Check your state or locality’s laws about homeschooling. You may need to withdraw your children from their school to avoid truancy laws. Your state may require you to notify the state of your homeschool and provide some documentation. The Homeschool Legal Defense Association (HSLDA) can help.
Contact your local homeschool support group and join. Ask how you can get connected and if they have curriculum resources to share with you. Find out if there are any open co-op groups or classes being offered through the support group and how you can enroll. Ask them for advice.
What can be done to develop our homeschool style?
Ask yourself these questions, and be honest: How much time do you have to devote to homeschooling? How much time do you want to spend preparing for and doing homeschooling? These key questions, along with the next ones will drive your choice of homeschool style and curriculum.
Ask your children these questions if you haven’t already:
How do you feel about homeschooling?
Is there anything that worries you? What? Why?
What is your favorite part about school? How could we recreate that in homeschool?
Is there a subject that is your favorite? Why do you feel that way?
Is there a subject that you don’t like? Why do you feel that way?
What things would you like to learn this year?
What activities would you like to be a part of? (sports, music, art, hobbies, etc.)
If you had the choice of learning by the following ways, which ways would you prefer and why? Your child may prefer one method for Math and another for English or spelling. Older children will tend to gravitate toward certain methods since they’ve been in the school system for longer. Some children may not know how they learn best, but as you progress in the school year, it will become more apparent to you and to them.
How do I know what my child’s learning style is?
This article details basic learning styles.
Listening to the teacher explain (auditory)
Watching someone do it, then doing it (visual). I was a visual and kinesthetic learner and took copious notes when the teacher lectured. It was the only way I could remember the lecture. Then, in preparation for a test, I would rewrite and distill my notes until I could explain the concept when queued by a key word.
Reading about the new idea and/or writing about it (reading/writing)
Moving around pieces or making a model that helps you understand what you’re trying to learn (kinesthetic). Oftentimes, younger children learn mathematical concepts this way.
Learning in a group or by yourself (social vs. individual)
How can we create our homeschool curriculum plan?

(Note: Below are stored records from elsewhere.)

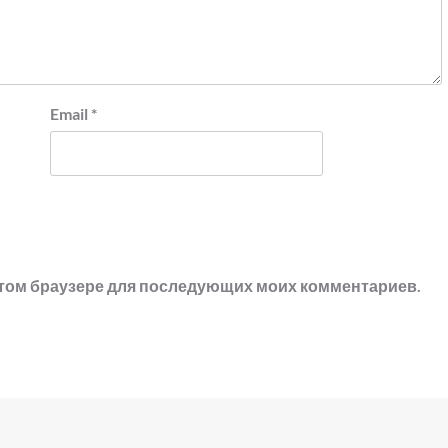
Email
*
в этом браузере для последующих моих комментариев.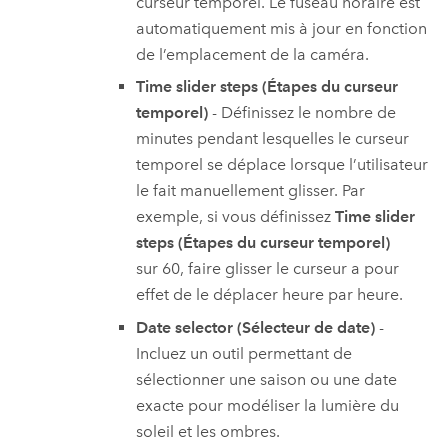
curseur temporel. Le fuseau horaire est
automatiquement mis à jour en fonction
de l’emplacement de la caméra.
Time slider steps (Étapes du curseur
temporel)
- Définissez le nombre de
minutes pendant lesquelles le curseur
temporel se déplace lorsque l’utilisateur
le fait manuellement glisser. Par
exemple, si vous définissez
Time slider
steps (Étapes du curseur temporel)
sur 60, faire glisser le curseur a pour
effet de le déplacer heure par heure.
Date selector (Sélecteur de date)
-
Incluez un outil permettant de
sélectionner une saison ou une date
exacte pour modéliser la lumière du
soleil et les ombres.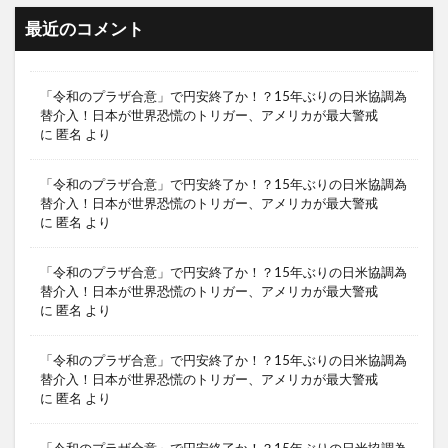
最近のコメント
「令和のプラザ合意」で円安終了か！？15年ぶりの日米協調為
替介入！日本が世界恐慌のトリガー、アメリカが最大警戒
に
匿名
より
「令和のプラザ合意」で円安終了か！？15年ぶりの日米協調為
替介入！日本が世界恐慌のトリガー、アメリカが最大警戒
に
匿名
より
「令和のプラザ合意」で円安終了か！？15年ぶりの日米協調為
替介入！日本が世界恐慌のトリガー、アメリカが最大警戒
に
匿名
より
「令和のプラザ合意」で円安終了か！？15年ぶりの日米協調為
替介入！日本が世界恐慌のトリガー、アメリカが最大警戒
に
匿名
より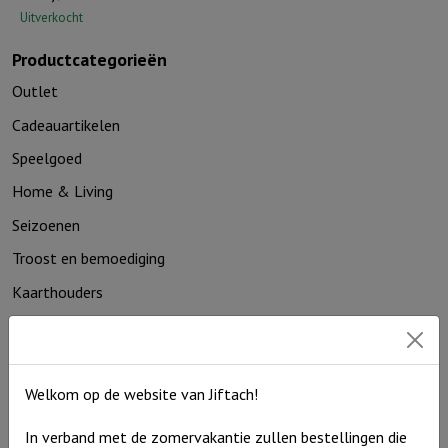
Uitverkocht
Productcategorieën
Outlet
Cadeauartikelen
Speelgoed
Home & Living
Seizoenen
Troost en bemoediging
Kaarthouders
Non-boeken algemeen
Contact
Welkom op de website van Jiftach!
De Zagerij 1
3861 NA Nijkerk
In verband met de zomervakantie zullen bestellingen die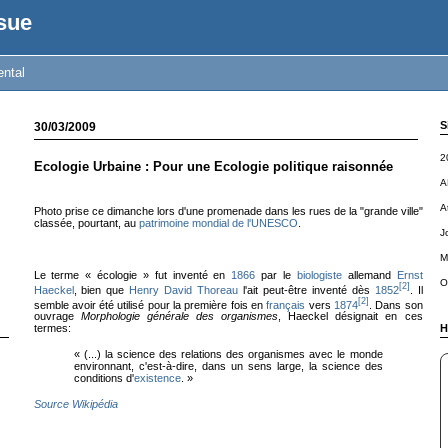
sue
ental
S
30/03/2009
2
Ecologie Urbaine : Pour une Ecologie politique raisonnée
A
A
Photo prise ce dimanche lors d'une promenade dans les rues de la "grande ville"
classée, pourtant, au
patrimoine mondial de l'UNESCO
.
J
M
Le terme « écologie » fut inventé en
1866
par le
biologiste
allemand
Ernst
O
[
2
]
Haeckel
, bien que
Henry David Thoreau
l'ait peut-être inventé dès
1852
. Il
[
2
]
semble avoir été utilisé pour la première fois en
français
vers
1874
. Dans son
ouvrage
Morphologie générale des organismes
, Haeckel désignait en ces
H
termes:
« (...) la science des relations des organismes avec le monde
environnant, c'est-à-dire, dans un sens large, la science des
conditions d'
existence
. »
Source Wikipédia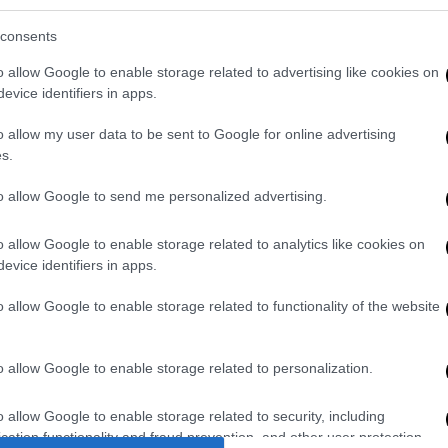
consents
o allow Google to enable storage related to advertising like cookies on
evice identifiers in apps.
ων εγγράφων του Πενταγώνου - Στο
«OG», ένας νεαρός λάτρης των όπλων
o allow my user data to be sent to Google for online advertising
s.
to allow Google to send me personalized advertising.
τα εισιτήρια στα ατόμων που βρίσκονται
και τυχαία στα
εισιτήρια για χώρες υψηλού
o allow Google to enable storage related to analytics like cookies on
evice identifiers in apps.
 επιστροφή.
o allow Google to enable storage related to functionality of the website
ζεται συχνότερα σε εισιτήρια που
η πληρωμή τους έχει γίνει με μετρητά.
o allow Google to enable storage related to personalization.
o allow Google to enable storage related to security, including
στην ελληνορθόδοξη εκκλησία - Αυξάνονται
cation functionality and fraud prevention, and other user protection.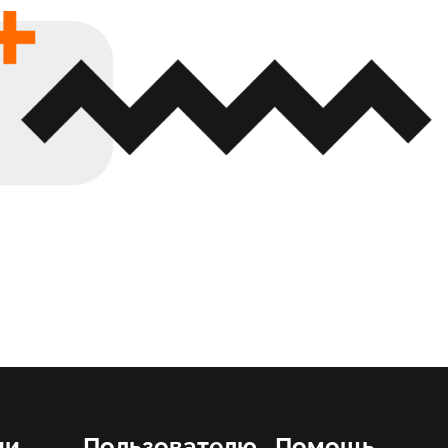
ии
Пользователю
Помощь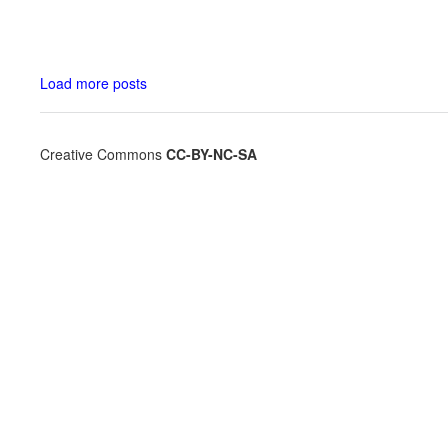
Load more posts
Creative Commons
CC-BY-NC-SA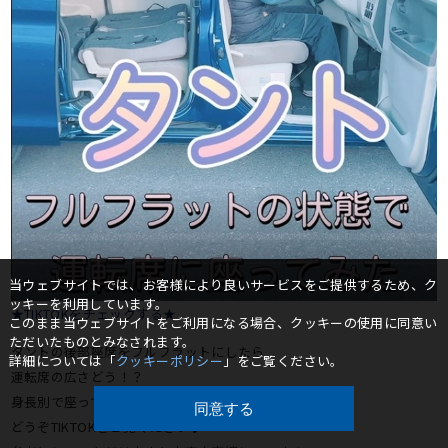
当ウェブサイトでは、お客様により良いサービスをご提供するため、ク
ッキーを利用しています。
★TIKTOKをチェックする★
このまま当ウェブサイトをご利用になる場合、クッキーの使用に同意い
ただいたものとみなされます。
タントの後部座席をフルフラットにしたら
詳細については「
クッキーポリシー
」をご覧ください。
運転席の広さどう！？
身長別で座ってみたので
同意する
どうぞTIKTOKをご覧ください♪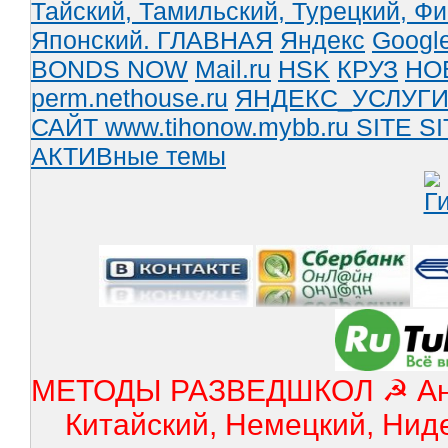
Тайский,
Тамильский,
Турецкий,
Фи
Японский.
ГЛАВНАЯ
Яндекс
Googl
BONDS NOW
Mail.ru
HSK
КРУЗ
НО
perm.nethouse.ru
ЯНДЕКС_УСЛУГ
САЙТ www.tihonow.mybb.ru
SITE
SI
АКТИВные темы
МЕТОДЫ РАЗВЕДШКОЛ ☭ Англ
Китайский, Немецкий, Нид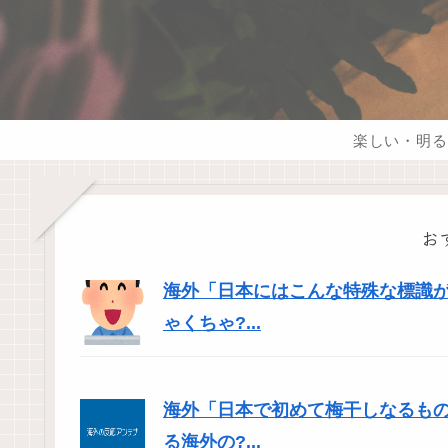
楽しい・明る
お
海外「日本にはこんな特殊な標識
ゃくちゃ?...
海外「日本で初めて梅干しなるも
る海外の?...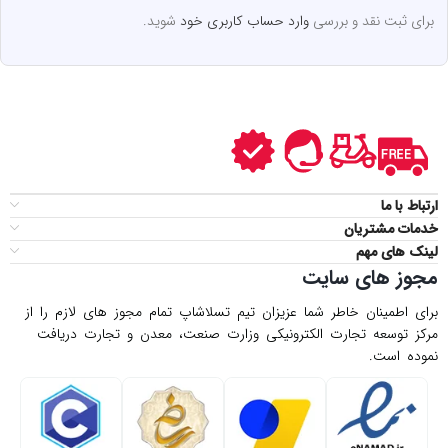
برای ثبت نقد و بررسی
وارد حساب کاربری خود
شوید.
ارتباط با ما
خدمات مشتریان
لینک های مهم
مجوز های سایت
برای اطمینان خاطر شما عزیزان تیم تسلاشاپ تمام مجوز های لازم را از
مركز توسعه تجارت الكترونیكی وزارت صنعت، معدن و تجارت دریافت
نموده است.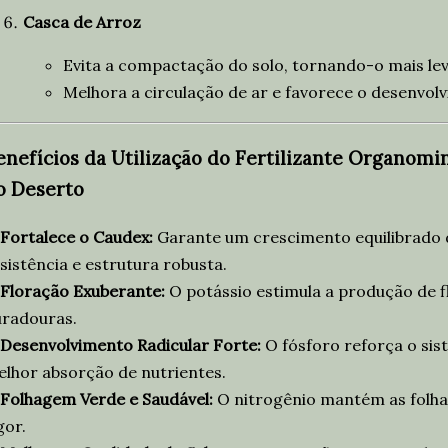
Casca de Arroz
Evita a compactação do solo, tornando-o mais le
Melhora a circulação de ar e favorece o desenvolv
enefícios da Utilização do Fertilizante Organom
o Deserto
Fortalece o Caudex:
Garante um crescimento equilibrado 
sistência e estrutura robusta.
Floração Exuberante:
O potássio estimula a produção de f
uradouras.
Desenvolvimento Radicular Forte:
O fósforo reforça o sis
lhor absorção de nutrientes.
Folhagem Verde e Saudável:
O nitrogênio mantém as folha
gor.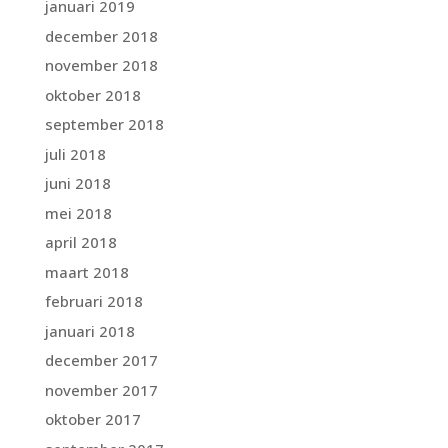
januari 2019
december 2018
november 2018
oktober 2018
september 2018
juli 2018
juni 2018
mei 2018
april 2018
maart 2018
februari 2018
januari 2018
december 2017
november 2017
oktober 2017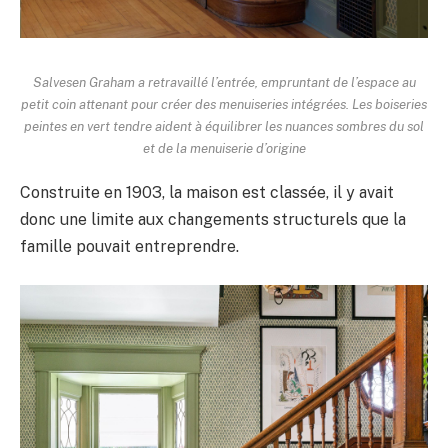
Salvesen Graham a retravaillé l’entrée, empruntant de l’espace au
petit coin attenant pour créer des menuiseries intégrées. Les boiseries
peintes en vert tendre aident à équilibrer les nuances sombres du sol
et de la menuiserie d’origine
Construite en 1903, la maison est classée, il y avait
donc une limite aux changements structurels que la
famille pouvait entreprendre.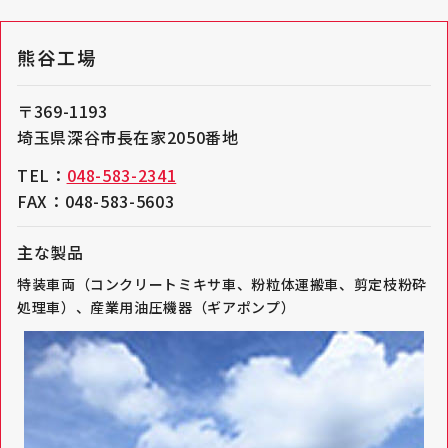
熊谷工場
〒369-1193
埼玉県深谷市長在家2050番地
TEL：
048-583-2341
FAX：048-583-5603
主な製品
特装車両（コンクリートミキサ車、粉粒体運搬車、剪定枝粉砕
処理車）、産業用油圧機器（ギアポンプ）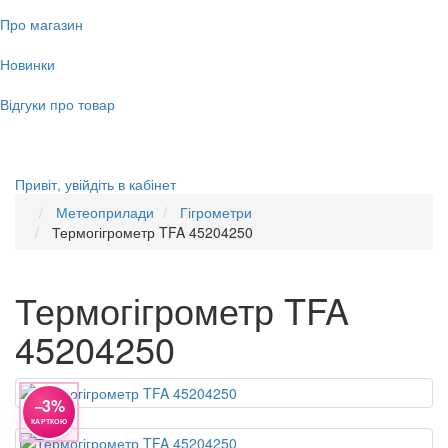
Про магазин
Новинки
Відгуки про товар
Привіт,
увійдіть в кабінет
Метеоприлади
Гігрометри
Термогігрометр TFA 45204250
Термогігрометр TFA
45204250
−3%
КАРТКОЮ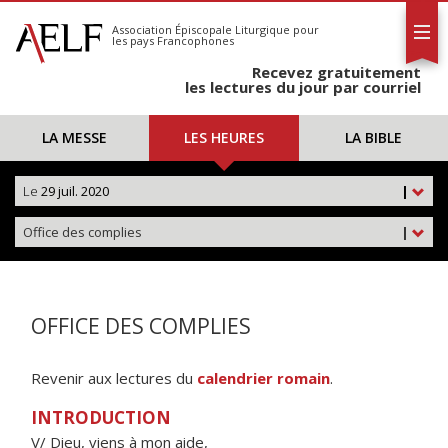
L'AELF
S'abonner
Association Épiscopale Liturgique
pour
les pays Francophones
Calendrier
Recevez gratuitement
Contact
les lectures du jour par courriel
LA MESSE
LES HEURES
LA BIBLE
Le
29 juil. 2020
|
Office des complies
|
OFFICE DES COMPLIES
Revenir aux lectures du
calendrier romain
.
INTRODUCTION
V/ Dieu, viens à mon aide,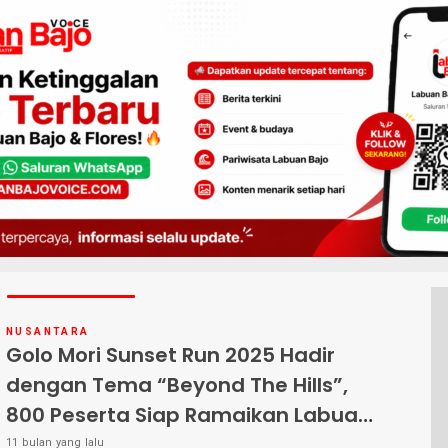
NUSANTARA
Golo Mori Sunset Run 2025 Hadir
dengan Tema “Beyond The Hills”,
800 Peserta Siap Ramaikan Labuan
Bajo
11 bulan yang lalu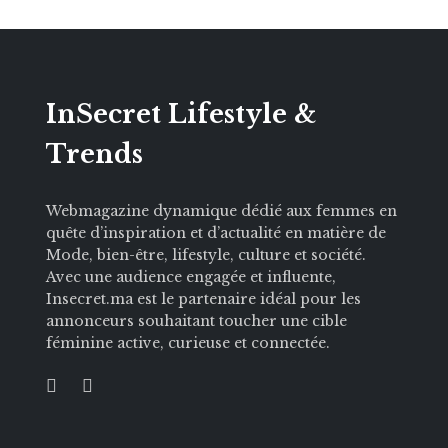
InSecret Lifestyle &
Trends
Webmagazine dynamique dédié aux femmes en
quête d’inspiration et d’actualité en matière de
Mode, bien-être, lifestyle, culture et société.
Avec une audience engagée et influente,
Insecret.ma est le partenaire idéal pour les
annonceurs souhaitant toucher une cible
féminine active, curieuse et connectée.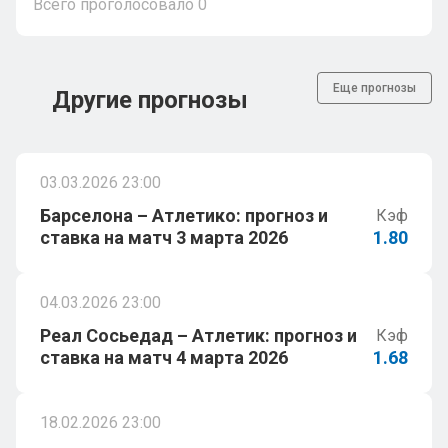
Всего проголосовало
0
Еще прогнозы
Другие прогнозы
03.03.2026 23:00
Барселона – Атлетико: прогноз и
Кэф
ставка на матч 3 марта 2026
1.80
04.03.2026 23:00
Реал Сосьедад – Атлетик: прогноз и
Кэф
ставка на матч 4 марта 2026
1.68
18.02.2026 23:00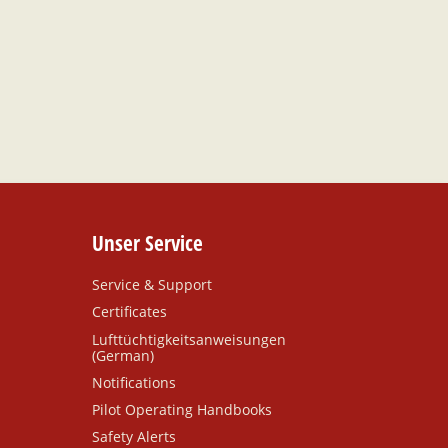
Unser Service
Service & Support
Certificates
Lufttüchtigkeitsanweisungen
(German)
Notifications
Pilot Operating Handbooks
Safety Alerts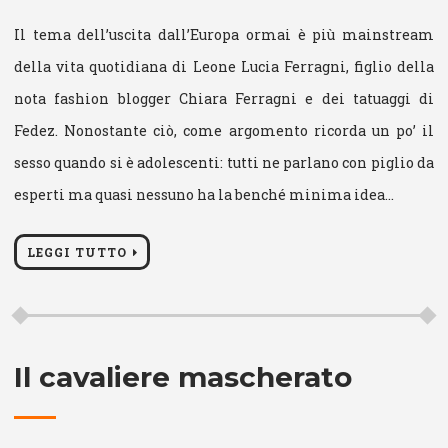
Il tema dell’uscita dall’Europa ormai è più mainstream
della vita quotidiana di Leone Lucia Ferragni, figlio della
nota fashion blogger Chiara Ferragni e dei tatuaggi di
Fedez. Nonostante ciò, come argomento ricorda un po’ il
sesso quando si è adolescenti: tutti ne parlano con piglio da
esperti ma quasi nessuno ha la benché minima idea…
LEGGI TUTTO
Il cavaliere mascherato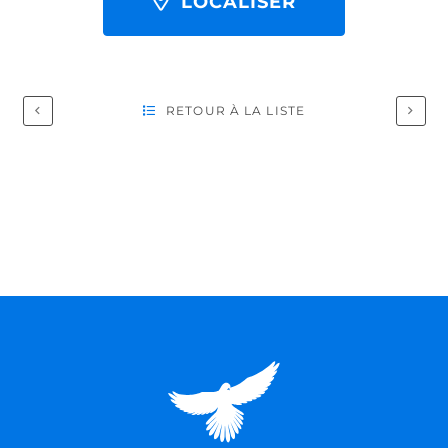
LOCALISER
RETOUR À LA LISTE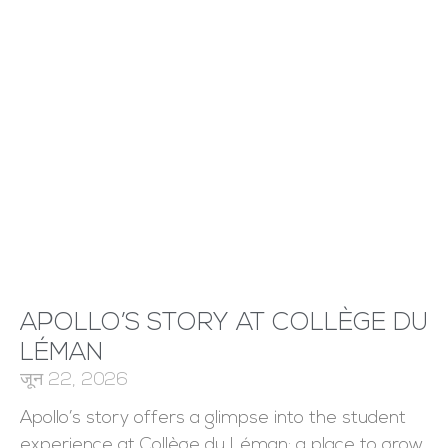
APOLLO’S STORY AT COLLÈGE DU
LÉMAN
जून 22, 2026
Apollo’s story offers a glimpse into the student
experience at Collège du Léman: a place to grow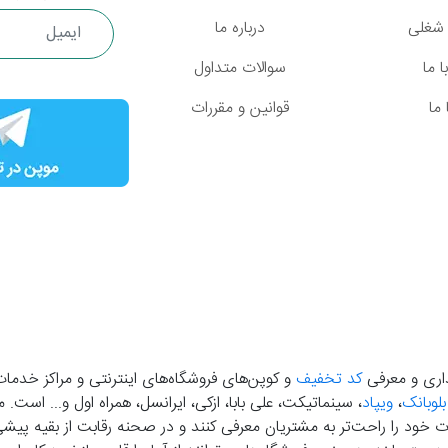
شغلی
درباره ما
 ما
سوالات متداول
ما
قوانین و مقررات
گذاری و معرفی
کد تخفیف
و کوپن‌های فروشگاه‌های اینترنتی و مراکز خدمات
بلوبانک
،
ویپاد
، سینماتیکت، علی بابا، ازکی، ایرانسل، همراه اول و... است
خود را راحت‌تر به مشتریان معرفی کنند و در صحنه رقابت از بقیه پیشی بگ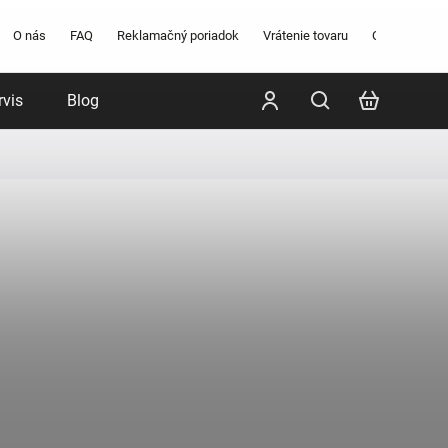
O nás
FAQ
Reklamačný poriadok
Vrátenie tovaru
Obchodné po
rvis
Blog
Poradenstvo
Značky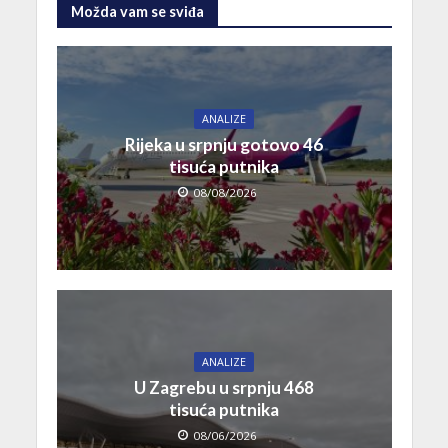
Možda vam se sviđa
ANALIZE
Rijeka u srpnju gotovo 46
tisuća putnika
08/08/2026
ANALIZE
U Zagrebu u srpnju 468
tisuća putnika
08/06/2026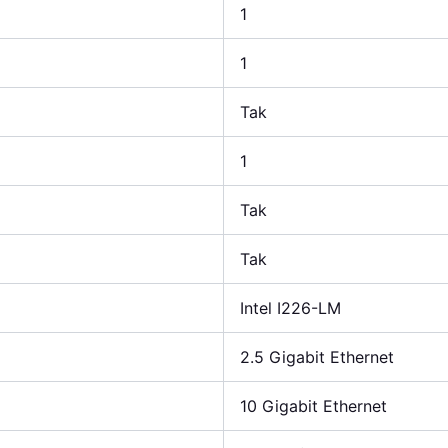
1
1
Tak
1
Tak
Tak
Intel I226-LM
2.5 Gigabit Ethernet
10 Gigabit Ethernet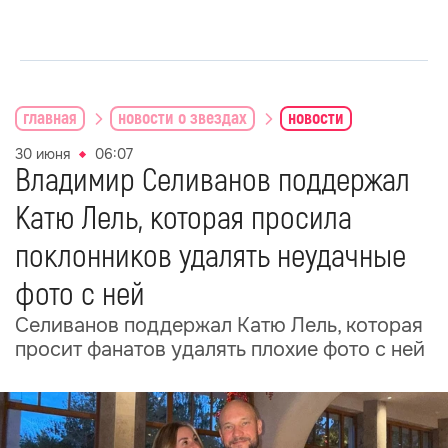
главная
новости о звездах
новости
30 июня
06:07
Владимир Селиванов поддержал
Катю Лель, которая просила
поклонников удалять неудачные
фото с ней
Селиванов поддержал Катю Лель, которая
просит фанатов удалять плохие фото с ней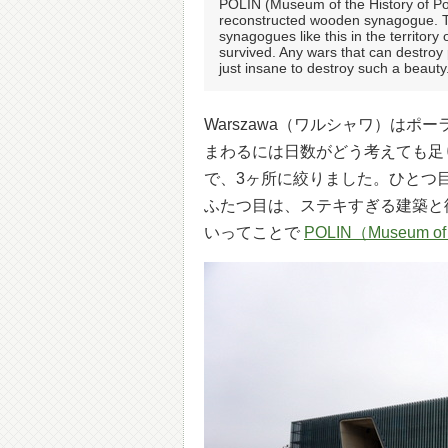
POLIN (Museum of the History of Poli
reconstructed wooden synagogue. 
synagogues like this in the territo
survived. Any wars that can destroy p
just insane to destroy such a beauty
Warszawa（ワルシャワ）は
まわるには日数がどう考えても足
で、3ヶ所に絞りました。ひとつ
ふたつ目は、ステキすぎる建築と
いってことで
POLIN（Museum of t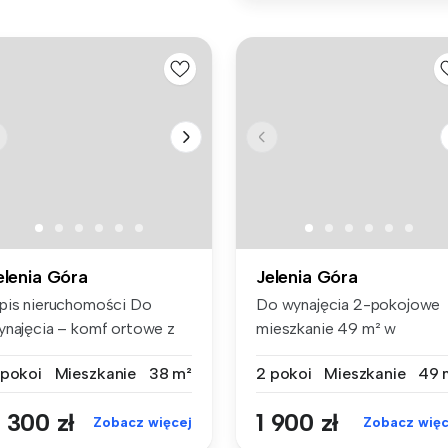
elenia Góra
Jelenia Góra
pis nieruchomości Do
Do wynajęcia 2-pokojowe
ynajęcia – komf ortowe z
mieszkanie 49 m² w
lkone...
klimatycznej k...
 pokoi
Mieszkanie
38 m²
2 pokoi
Mieszkanie
49 
 300 zł
1 900 zł
Zobacz więcej
Zobacz więc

Keep a notebook or digital file of all the information you collect: support groups, classes, contact information, your children’s answers to the questions you pose, curriculum that you’ve reviewed and links to resources. This will be the start of your homeschool planner and documentation. All this information you collect will inform your choice of curriculum. Here are some homeschool resources.
Include a calendar in your notebook or digital file to keep track of what you and your children do each instructional day. Here’s an example of one free download, but you can create your own in Word or Excel almost as easily. Some states may require a schedule and lesson plan, but if not, it is still a good practice to track your plan and progress.
Keep in mind that what may work for one child may not work for another. In addition, what works for your learning style may not work for your child. Remember, it’s about helping your child to learn the best way they can. One preschool curriculum had us put water in a squirt bottle and squirt out letters on our back porch concrete. Another had the child wear the letter of the day on his shirt and people would ask why he was wearing the letter K! My son probably hasn’t yet forgiven me for that!
There are a bazillion ways to learn different things and experienced homeschoolers have tried them all. Get advice from them.
What is the best way to ensure learning goals are met?
Above all, keep in mind that your goal is to instill a love of learning in your child. You may not be able to get to the core subjects as quickly as you like or not spend as much time on them initially. Relax. Enjoying learning is the initial goal. Once that is done, learning is self-perpetuating.
Focusing learning around a child’s interests best accomplishes this.
Does your daughter love to sew or make things out of fabric? Teach her to read patterns, to understand the vocabulary of sewing, and encourage her to design her own patterns using mathematical ratios to scale up them up or down.
Does your child love mechanical things? Find some broken equipment from Goodwill or a school auction and let him/her tinker with it. Encourage them to scour the Internet for YouTube videos or articles on how to fix the item, and then fix it.
Do you have a naturalist in the family? Have him/her research planning and planting a garden, which uses math and reading skills.
Someone else in the family might like raising chickens or training a dog.
All of these are great life skills and your child will gain a love of learning, self-sufficiency, and thereby self-worth by learning valuable skills.
Time well spent.
Remember, you and your children will accomplish more in 2-4 hours of homeschooling than an entire day spent in a large classroom of students. This is because you’re teaching one on one and not one on 30. That leaves a lot of hours to explore and develop skills, talents, and interests. They will learn by doing life with you.